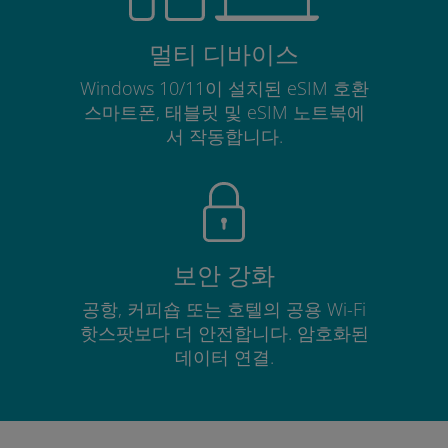
멀티 디바이스
Windows 10/11이 설치된 eSIM 호환
스마트폰, 태블릿 및 eSIM 노트북에
서 작동합니다.
보안 강화
공항, 커피숍 또는 호텔의 공용 Wi-Fi
핫스팟보다 더 안전합니다. 암호화된
데이터 연결.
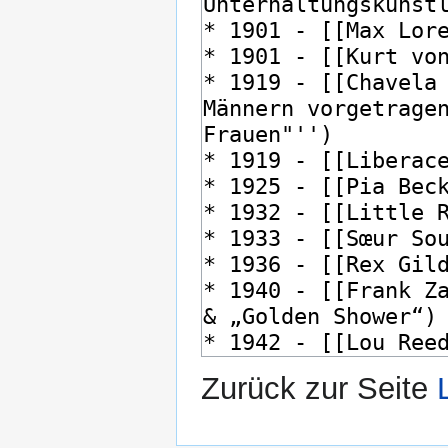
Zurück zur Seite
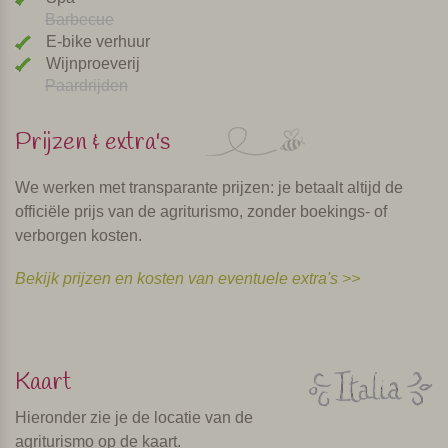
Barbecue
E-bike verhuur
Wijnproeverij
Paardrijden
Prijzen & extra's
We werken met transparante prijzen: je betaalt altijd de
officiële prijs van de agriturismo, zonder boekings- of
verborgen kosten.
Bekijk prijzen en kosten van eventuele extra's >>
Kaart
Hieronder zie je de locatie van de
agriturismo op de kaart.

____________________

* _TASK GOAL_: Your reply should be one number: how many lines in the entries above contain the word "kosten".

* _REPLY_: 2